Once I had the base coordinates for the properly scaled hexagon, I simply mapped all the hexbins to their projected coordinates (so within the 975 x 610 box), and inverted the projection to obtain the latitudes and longitudes of the hexes, and then made the properly shaped polygon feature with a height attribute of the length of the hexbin (how many items fall within the boundaries).

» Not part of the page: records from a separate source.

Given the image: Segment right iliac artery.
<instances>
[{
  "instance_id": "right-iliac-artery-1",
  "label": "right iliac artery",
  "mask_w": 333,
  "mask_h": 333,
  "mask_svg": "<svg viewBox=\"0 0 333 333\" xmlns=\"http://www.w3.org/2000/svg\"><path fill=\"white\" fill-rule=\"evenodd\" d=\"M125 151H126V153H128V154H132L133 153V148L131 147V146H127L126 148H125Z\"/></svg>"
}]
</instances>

const hexFeatures = hexBins.map((hex, i) => {
  const newCoordinates = baseHex.map((point) => [
    point[0] + hex.x,
    point[1] + hex.y,
  ]);
  const latLong = newCoordinates.map((point) => projection.invert(point));
  return {
    type: "Feature",
    geometry: {
      type: "Polygon",
      coordinates: [latLong],
    },
    properties: {
      count: hex.length,
      height: hex.length,
      base_height: 0,
      color: "green",
    },
    id: `h_${i}`,
  };
});

I wrote all the hexes as a FeatureCollection to a JSON file, and then loaded the static file into an existing Map component:

map.on("load", function () {
      map.resize();

      map.addSource("hexes", {
        type: "geojson",
        data: hexbins,
      });

      map.addLayer({
        id: "boundary",
        type: "fill-extrusion",
        source: "hexes",
        paint: {
          // See the MapLibre Style Specification for details on data expressions.
          // https://maplibre.org/maplibre-style-spec/expressions/

          // Get the fill-extrusion-color from the source 'color' property.
          "fill-extrusion-color": ["get", "color"],

          // Get fill-extrusion-height from the source 'height' property.
          "fill-extrusion-height": ["*", ["get", "height"], 100],

          // Get fill-extrusion-base from the source 'base_height' property.
          "fill-extrusion-base": ["get", "base_height"],

          // Make extrusions slightly opaque for see through indoor walls.
          "fill-extrusion-opacity": 0.8,
        },
      });
    });

I'm sure with a little work, I could skip the writing/loading step, and even make the hex sizing interactive on the UI, but for now, this is enough to keep me out of the road.